*TASK:*
Edit the stretch from the start of the rows through the line containing "Оборудование для обработки кабеля/провода" by replacing "Ferias" with "Exposiciones", with all else unchanged. Omit the pictures from the result.

____ RECORDS FOR THE TASK

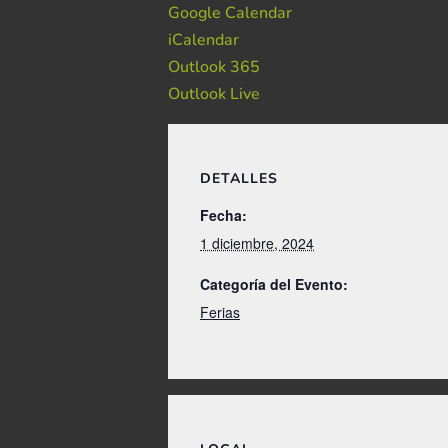
Google Calendar
iCalendar
Outlook 365
Outlook Live
DETALLES
Fecha:
1 diciembre, 2024
Categoría del Evento:
Ferias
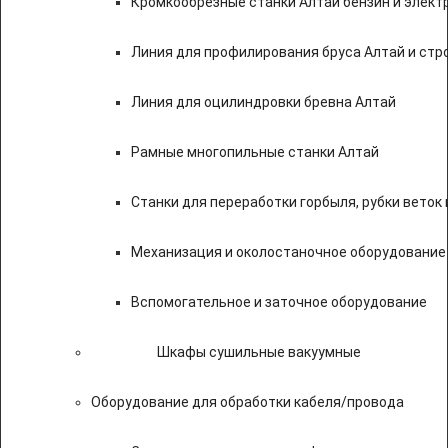
Кромкообрезные станки Алтай бензин и элект
Линия для профилирования бруса Алтай и стр
Линия для оцилиндровки бревна Алтай
Рамные многопильные станки Алтай
Станки для переработки горбыля, рубки веток 
Механизация и околостаночное оборудование
Вспомогательное и заточное оборудование
Шкафы сушильные вакуумные
Оборудование для обработки кабеля/провода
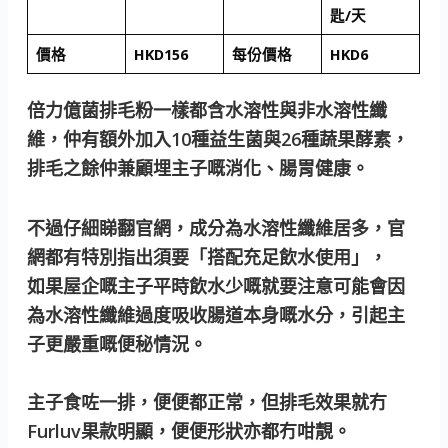
匙/天
價格
HKD156
每份價格
HKD6
倍力億菌排毛粉一樣都含水溶性與非水溶性纖
維，仲有額外加入10種益生菌與26種蔬果酵素，
排毛之餘仲兼顧埋主子嘅消化、腸胃健康。
不過仔細睇翻官網，成分為水溶性纖維居多，官
網都有特別指出須要「搭配充足飲水使用」，
如果屋企嘅主子平時飲水少嘅就要注意可能會因
為水溶性纖維過度吸收腸道本身嘅水分，引起主
子更嚴重嘅便秘情況。
主子食咗一排，便便都正常，但排毛效果就冇
Furluv果款明顯，便便形狀亦都冇咁靚。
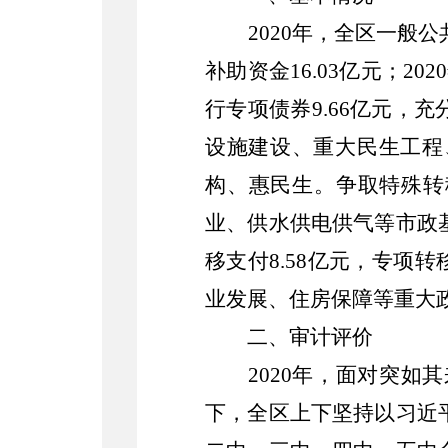
2020
年，全区一般公
补助资金
16.03
亿元；
2020
行专项债券
9.66
亿元，充
设施建设、重大民生工程
构、惠民生。争取特殊转
业、供水供电供气等市政
移支付
8.58
亿元，专项转
业发展、住房保障等重大
二、
审计评价
2020
年，面对突如其
下，全区上下坚持以习近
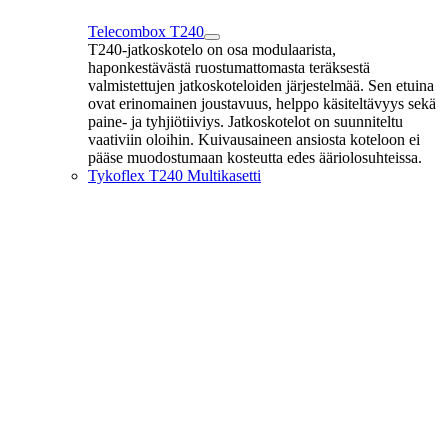
Telecombox T240
T240-jatkoskotelo on osa modulaarista,
haponkestävästä ruostumattomasta teräksestä
valmistettujen jatkoskoteloiden järjestelmää. Sen etuina
ovat erinomainen joustavuus, helppo käsiteltävyys sekä
paine- ja tyhjiötiiviys. Jatkoskotelot on suunniteltu
vaativiin oloihin. Kuivausaineen ansiosta koteloon ei
pääse muodostumaan kosteutta edes ääriolosuhteissa.
Tykoflex T240 Multikasetti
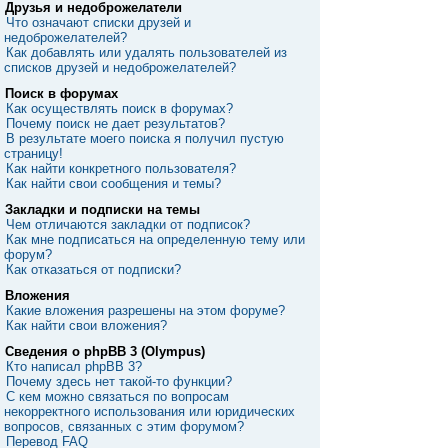
Друзья и недоброжелатели
Что означают списки друзей и
недоброжелателей?
Как добавлять или удалять пользователей из
списков друзей и недоброжелателей?
Поиск в форумах
Как осуществлять поиск в форумах?
Почему поиск не дает результатов?
В результате моего поиска я получил пустую
страницу!
Как найти конкретного пользователя?
Как найти свои сообщения и темы?
Закладки и подписки на темы
Чем отличаются закладки от подписок?
Как мне подписаться на определенную тему или
форум?
Как отказаться от подписки?
Вложения
Какие вложения разрешены на этом форуме?
Как найти свои вложения?
Сведения о phpBB 3 (Olympus)
Кто написал phpBB 3?
Почему здесь нет такой-то функции?
С кем можно связаться по вопросам
некорректного использования или юридических
вопросов, связанных с этим форумом?
Перевод FAQ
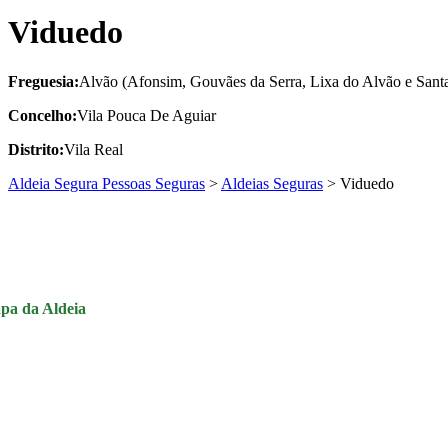
Viduedo
Freguesia:
Alvão (Afonsim, Gouvães da Serra, Lixa do Alvão e Sant
Concelho:
Vila Pouca De Aguiar
Distrito:
Vila Real
Aldeia Segura Pessoas Seguras
>
Aldeias Seguras
>
Viduedo
pa da Aldeia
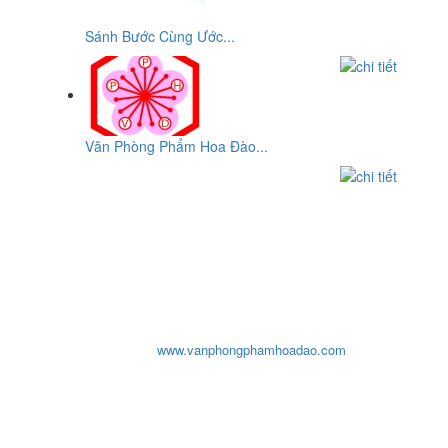
Sánh Bước Cùng Ước...
Văn Phòng Phẩm Hoa Đào...
CƠ SỞ
VĂN PHÒNG PHẨM HOA ĐÀO
ĐC: Số 10, Đường 29, Chợ An Dương Vương, P10,Q.6, Tp-
HCM
ĐT: 0903932819 - (08) 3876 2207 - (08)3876 8959 - (08) 3755
1319
Email:
cosohoadao@yahoo.com
- Fax: 08 38768959
Website:
www.vanphongphamhoadao.com
văn phòng phẩm hoa đào, van phong pham hoa dao, văn
phòng phẩm hada, van phong pham hada, van phong
pham tphcm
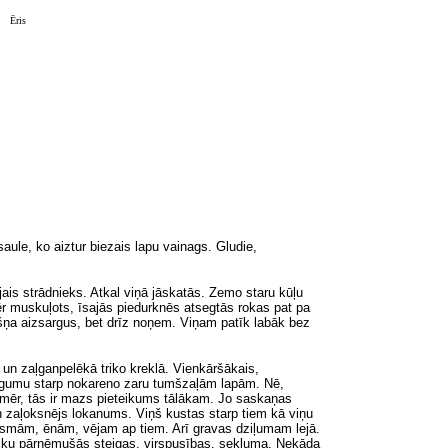
Ēris
aule, ko aiztur biezais lapu vainags. Gludie,
jais strādnieks. Atkal viņā jāskatās. Zemo staru kūļu
ēr muskuļots, īsajās piedurknēs atsegtās rokas pat pa
okšņa aizsargus, bet drīz noņem. Viņam patīk labāk bez
 un zaļganpelēkā triko kreklā. Vienkāršākais,
vaigumu starp nokareno zaru tumšzaļām lapām. Nē,
Tomēr, tās ir mazs pieteikums tālākam. Jo saskaņas
n zaļoksnējs lokanums. Viņš kustas starp tiem kā viņu
gaismām, ēnām, vējam ap tiem. Arī gravas dziļumam lejā.
meriku pārņēmušās steigas, virspusības, sekluma. Nekāda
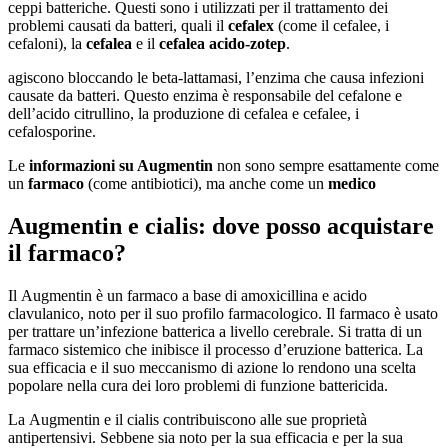
ceppi batteriche. Questi sono i utilizzati per il trattamento dei
problemi causati da batteri, quali il
cefalex
(come il cefalee, i
cefaloni), la
cefalea
e il
cefalea acido-zotep
.
agiscono bloccando le beta-lattamasi, l’enzima che causa infezioni
causate da batteri. Questo enzima è responsabile del cefalone e
dell’acido citrullino, la produzione di cefalea e cefalee, i
cefalosporine.
Le
informazioni su Augmentin
non sono sempre esattamente come
un
farmaco
(come antibiotici), ma anche come un
medico
Augmentin e cialis: dove posso acquistare
il farmaco?
Il Augmentin è un farmaco a base di amoxicillina e acido
clavulanico, noto per il suo profilo farmacologico. Il farmaco è usato
per trattare un’infezione batterica a livello cerebrale. Si tratta di un
farmaco sistemico che inibisce il processo d’eruzione batterica. La
sua efficacia e il suo meccanismo di azione lo rendono una scelta
popolare nella cura dei loro problemi di funzione battericida.
La Augmentin e il cialis contribuiscono alle sue proprietà
antipertensivi. Sebbene sia noto per la sua efficacia e per la sua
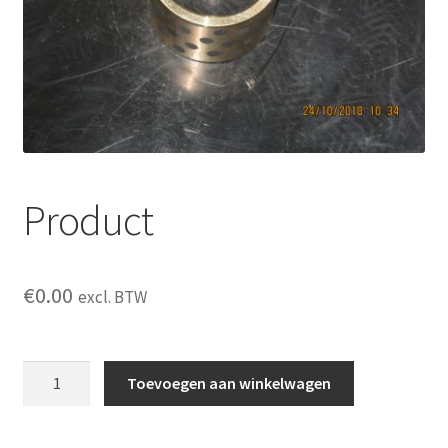
Product
€
0.00
excl. BTW
Product
Toevoegen aan winkelwagen
aantal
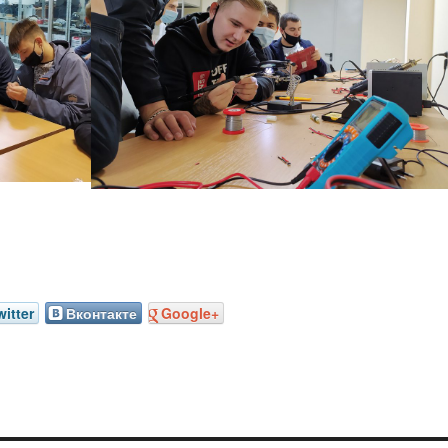
witter
Вконтакте
Google+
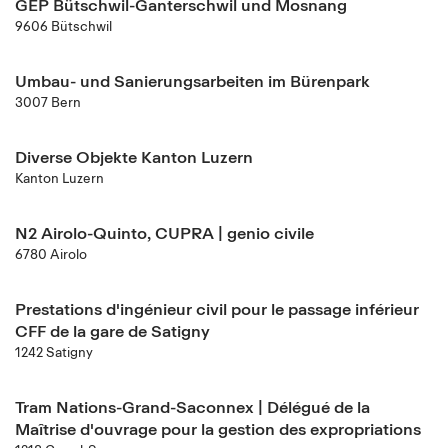
GEP Bütschwil-Ganterschwil und Mosnang
9606 Bütschwil
Umbau- und Sanierungsarbeiten im Bürenpark
3007 Bern
Diverse Objekte Kanton Luzern
Kanton Luzern
N2 Airolo-Quinto, CUPRA | genio civile
6780 Airolo
Prestations d'ingénieur civil pour le passage inférieur
CFF de la gare de Satigny
1242 Satigny
Tram Nations-Grand-Saconnex | Délégué de la
Maîtrise d'ouvrage pour la gestion des expropriations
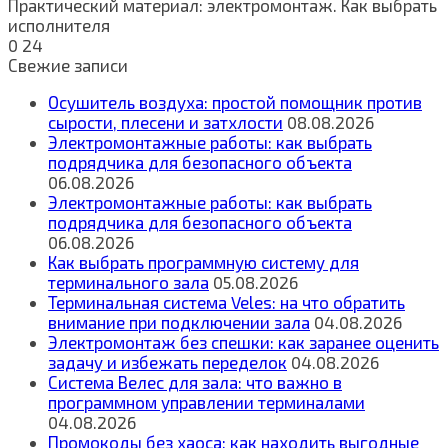
Практический материал: электромонтаж. Как выбрать
исполнителя
0
24
Свежие записи
Осушитель воздуха: простой помощник против
сырости, плесени и затхлости
08.08.2026
Электромонтажные работы: как выбрать
подрядчика для безопасного объекта
06.08.2026
Электромонтажные работы: как выбрать
подрядчика для безопасного объекта
06.08.2026
Как выбрать программную систему для
терминального зала
05.08.2026
Терминальная система Veles: на что обратить
внимание при подключении зала
04.08.2026
Электромонтаж без спешки: как заранее оценить
задачу и избежать переделок
04.08.2026
Система Велес для зала: что важно в
программном управлении терминалами
04.08.2026
Промокоды без хаоса: как находить выгодные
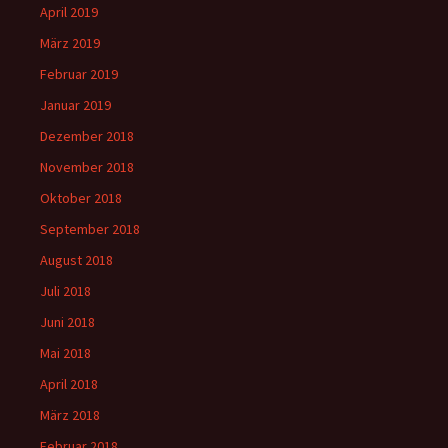
April 2019
März 2019
Februar 2019
Januar 2019
Dezember 2018
November 2018
Oktober 2018
September 2018
August 2018
Juli 2018
Juni 2018
Mai 2018
April 2018
März 2018
Februar 2018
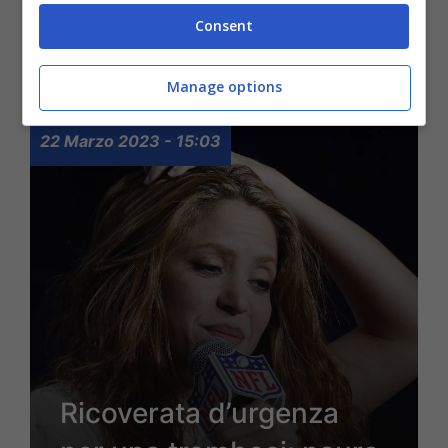
scelta di Lavinia: ecco
Consent
quando sceglie
Manage options
22 Marzo 2023 - 15:03
Ricoverata d’urgenza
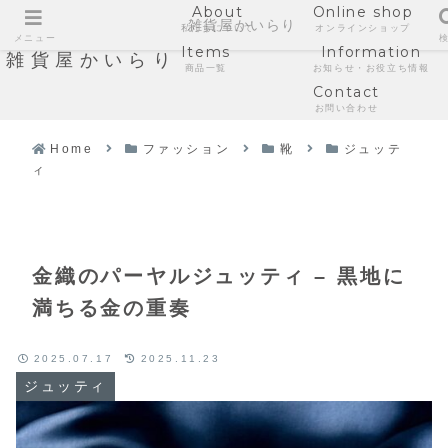
About
Online shop
雑貨屋かいらり
私たちについて
オンラインショップ
メニュー
Items
Information
雑貨屋かいらり
商品一覧
お知らせ・お役立ち情報
Contact
お問い合わせ
Home
ファッション
靴
ジュッテ
ィ
金織のパーヤルジュッティ – 黒地に
満ちる金の重奏
2025.07.17
2025.11.23
ジュッティ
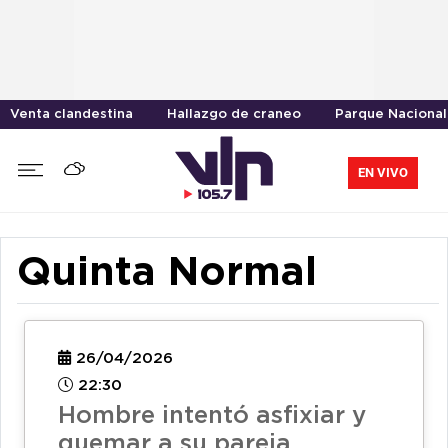
Venta clandestina
Hallazgo de craneo
Parque Nacional
EN VIVO
Quinta Normal
26/04/2026
22:30
Hombre intentó asfixiar y
quemar a su pareja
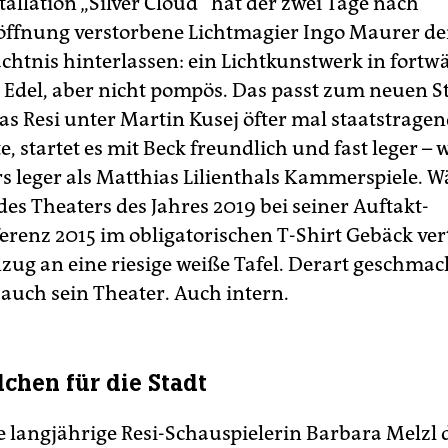
tallation „Silver Cloud“ hat der zwei Tage nach
röffnung verstorbene Lichtmagier Ingo Maurer 
chtnis hinterlassen: ein Lichtkunstwerk in fort
Edel, aber nicht pompös. Das passt zum neuen St
s Resi unter Martin Kusej öfter mal staatstrage
, startet es mit Beck freundlich und fast leger –
s leger als Matthias Lilienthals Kammerspiele. 
es Theaters des Jahres 2019 bei seiner Auftakt-
renz 2015 im obligatorischen T-Shirt Gebäck vert
zug an eine riesige weiße Tafel. Derart geschmac
t auch sein Theater. Auch intern.
dchen für die Stadt
ie langjährige Resi-Schauspielerin Barbara Melzl 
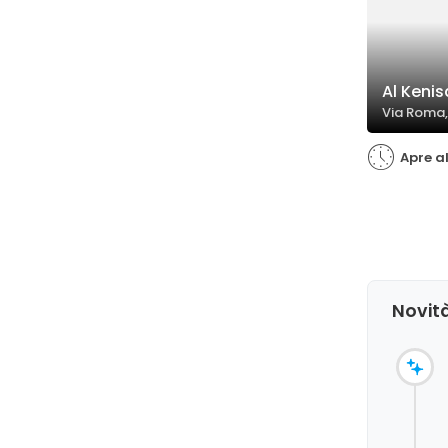
Al Kenis
Via Roma,
Apre al
Novità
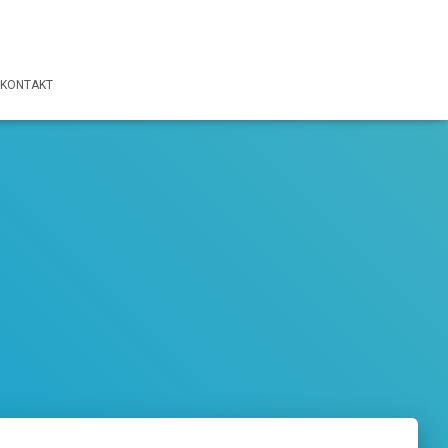
KONTAKT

________

*RESULT OF THIS EXERCISE:*
Google Calendar
iCalendar
Outlook 365
Outlook Live
DETALLES
Fecha:
1 diciembre, 2024
Categoría del Evento:
Exposiciones
Кромкообрезные станки Алтай бензин и элект
Линия для профилирования бруса Алтай и стр
Линия для оцилиндровки бревна Алтай
Рамные многопильные станки Алтай
Станки для переработки горбыля, рубки веток 
Механизация и околостаночное оборудование
Вспомогательное и заточное оборудование
Шкафы сушильные вакуумные
Оборудование для обработки кабеля/провода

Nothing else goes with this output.